Many clients first come to us off the back of suffering a large impact of some kind from events that they deem to be within their ability to influence. Some, however, have identified specific areas of vulnerability on their projects but lack a means of being able to deal with it themselves within the constraints of their overall schedule. Our client was stepping out of their comfort zone into an area of increased vulnerability. And now they had a dilemma.
They were embarking on a large and complex construction project to develop a gas field in the North Sea. They intended to construct its wells using a harsh-environment jackup drilling rig. No big deal. Except none was available in the North Sea, or anywhere else for that matter. Our client decided to charter a yet-to-be-constructed rig and bring it into the North Sea in time to meet its drilling program.

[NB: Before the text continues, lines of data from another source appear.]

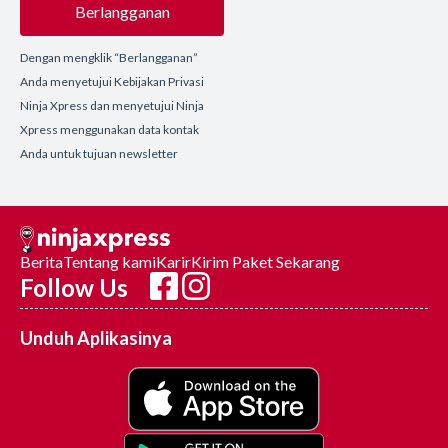
Berlangganan
Dengan mengklik “Berlangganan”
Anda menyetujui Kebijakan Privasi
Ninja Xpress dan menyetujui Ninja
Xpress menggunakan data kontak
Anda untuk tujuan newsletter
Berita
Tentang kami
Karir
Kirim Paket Sekarang
Follow Us
Unduh Aplikasinya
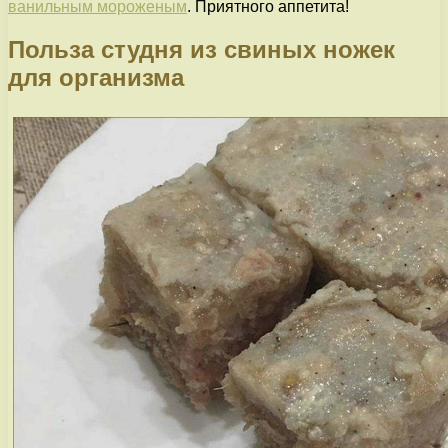
ванильным мороженым
. Приятного аппетита!
Польза студня из свиных ножек
для организма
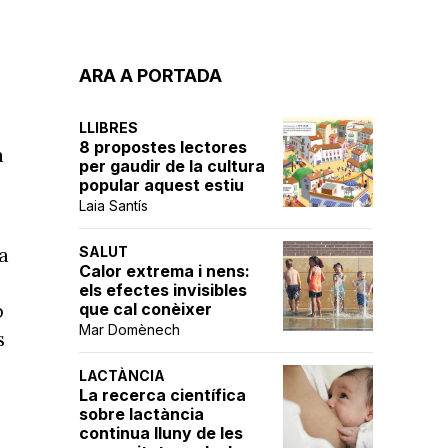
ARA A PORTADA
LLIBRES
8 propostes lectores
n
per gaudir de la cultura
popular aquest estiu
Laia Santís
SALUT
a
Calor extrema i nens:
els efectes invisibles
que cal conèixer
b
Mar Domènech
s
LACTÀNCIA
La recerca científica
sobre lactància
continua lluny de les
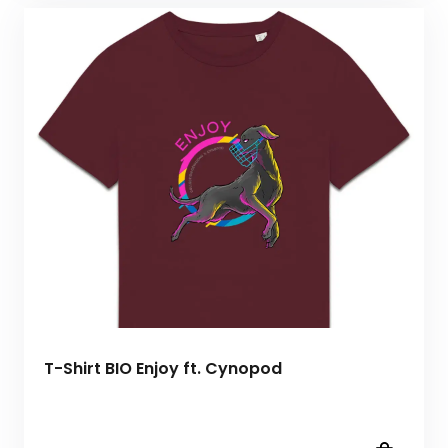
T-Shirt BIO Enjoy ft. Cynopod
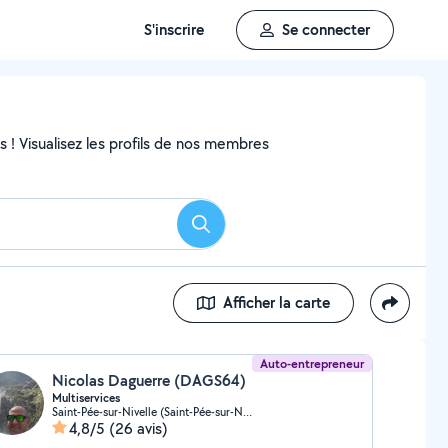
S'inscrire
Se connecter
ns ! Visualisez les profils de nos membres
Rechercher
Afficher la carte
Auto-entrepreneur
Nicolas Daguerre (DAGS64)
Multiservices
Saint-Pée-sur-Nivelle (Saint-Pée-sur-Nivelle)
4,8/5
(26 avis)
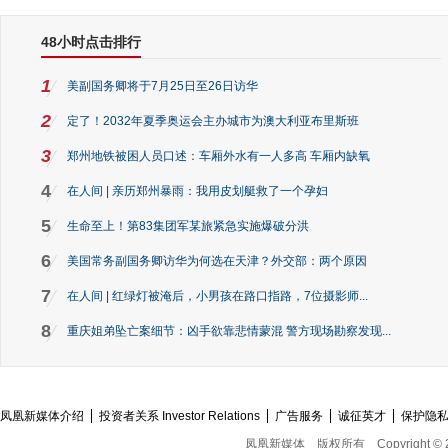
48小时点击排行
1
美副国务卿将于7月25日至26日访华
2
定了！2032年夏季奥运会主办城市为澳大利亚布里斯班
3
郑州地铁被困人员口述：车厢外水有一人多高 车厢内缺氧
4
在人间 | 亲历郑州暴雨：我用皮划艇救了一个孕妇
5
生命至上！第83集团军某旅紧急实施爆破分洪
6
美国常务副国务卿访华为何选在天津？外交部：两个原因
7
在人间 | 红绿灯被淹后，小男孩在路口指路，7位摄影师...
8
重庆姐弟坠亡案细节：凶手欲靠悲情蒙混 警方现场勘察发现...
凤凰新媒体介绍
投资者关系 Investor Relations
广告服务
诚征英才
保护隐
凤凰新媒体
版权所有
Copyright © 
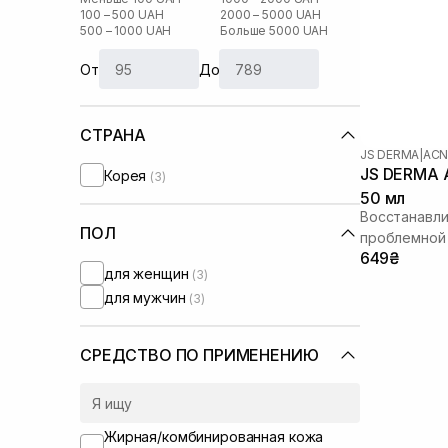
100 – 500 UAH
2000 – 5000 UAH
500 – 1000 UAH
Больше 5000 UAH
От
До
СТРАНА
JS DERMA
|
ACN
JS DERMA A
Корея
(3)
50 мл
Восстанавл
ПОЛ
проблемной
649₴
для женщин
(3)
для мужчин
(3)
СРЕДСТВО ПО ПРИМЕНЕНИЮ
Жирная/комбинированная кожа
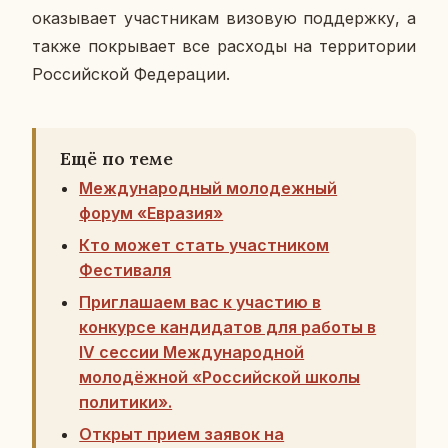
ока­зы­ва­ет участ­ни­кам ви­зо­вую под­держ­ку, а
также по­кры­ва­ет все рас­хо­ды на тер­ри­то­рии
Рос­сий­ской Фе­де­ра­ции.
Ещё по теме
Международный молодежный
форум «Евразия»
Кто может стать участником
Фестиваля
Приглашаем вас к участию в
конкурсе кандидатов для работы в
IV сессии Международной
молодёжной «Российской школы
политики».
Открыт прием заявок на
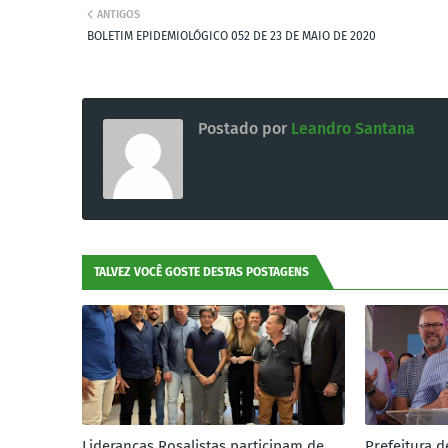
ANTIGOS
BOLETIM EPIDEMIOLÓGICO 052 DE 23 DE MAIO DE 2020
Postado por
Leandro Santana
TALVEZ VOCÊ GOSTE DESTAS POSTAGENS
Lideranças Rosalistas participam de
Prefeitura d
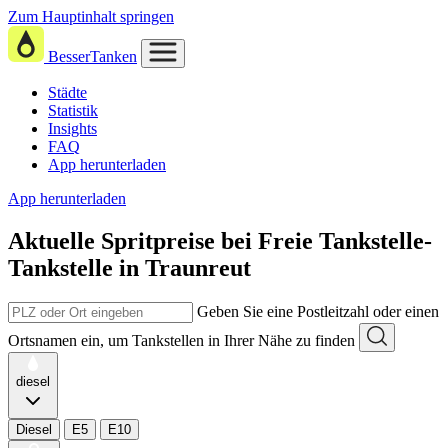
Zum Hauptinhalt springen
BesserTanken
Städte
Statistik
Insights
FAQ
App herunterladen
App herunterladen
Aktuelle Spritpreise
bei
Freie Tankstelle-
Tankstelle in Traunreut
Geben Sie eine Postleitzahl oder einen
Ortsnamen ein, um Tankstellen in Ihrer Nähe zu finden
diesel
Diesel
E5
E10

The UK North Sea is a heavily regulated environment and two aspects loomed large. First, the chosen drilling contractor did not, at that time, have a history of operating in the North Sea. Second, when others had attempted to bring in newbuild rigs in the past, they had suffered long delays to get them ready. A path of complexity and uncertainty lay ahead for all stakeholders and one far removed from business as usual. All told, it was an $820m commitment. Time was of the essence.
“In our world, risk detection takes in more than just project activities”
Our client and their stakeholders had many experienced people and processes and could have confidently handled a business-as-usual intake. But not one as unique as this. They needed a mature approach to project risks, which is precisely what our PRIMA concept offers. We independently framed the project and then worked hand in glove with all stakeholders. Drawing on our extensive databank of construction, regulatory compliance, industry standards and startup risks, we applied Peak PRM on the project mapping while enhancing organisational resilience from before the get-go.
Detecting weak signals
With strategy and tactical plans in place, execution began. In our world, risk detection takes in more than just project activities. The oil price had crashed, causing global impact across the upstream oil and gas sector. With our industry radar on we began receiving faint signals that the main contractor was facing unrelated financial pressures. This might, we surmised, impede their ability to take delivery of the rig from the shipyard building it in Southeast Asia. Were this to happen, it would mean a major hit to our client’s project goals.
We fed back these signals to management who started work on a contingency plan if the risk was to materialise. All parties had pulled together and against the odds the rig was ready for delivery at the shipyard on time. Amid the understandable joy was the harsh reality that, as we had signalled months before and tracked ever since, the main contractor defaulted on its final payment and could not take delivery of its vessel. Our client stepped in, with its drilling contractor sister negotiating to buy the rig and take over the contract, a contingency long in the planning. Delays averted, the rig arrived and smoothly went to work on time to meet the schedule for their development projects.
“Resilience safeguarding during the project enabled risks to be detected early”
Early warning pays off
The application of our PRIMA approach in close collaboration with our client and their stakeholders allowed the unique complexities of the project to be understood and managed. Resilience safeguarding during the project enabled risks to be detected early and performance to be assessed relative to workload to keep things within the failure boundaries of required acceptable performance.
Crucially the early identification of wider industry risks, in the form of the financial sustainability of the main contractor, provided an early heads up to the project. When the threat of financial failure materialized, options-based contingency planning led to a smooth succession of contractors averting costly time delays from this potentially catastrophic impact event.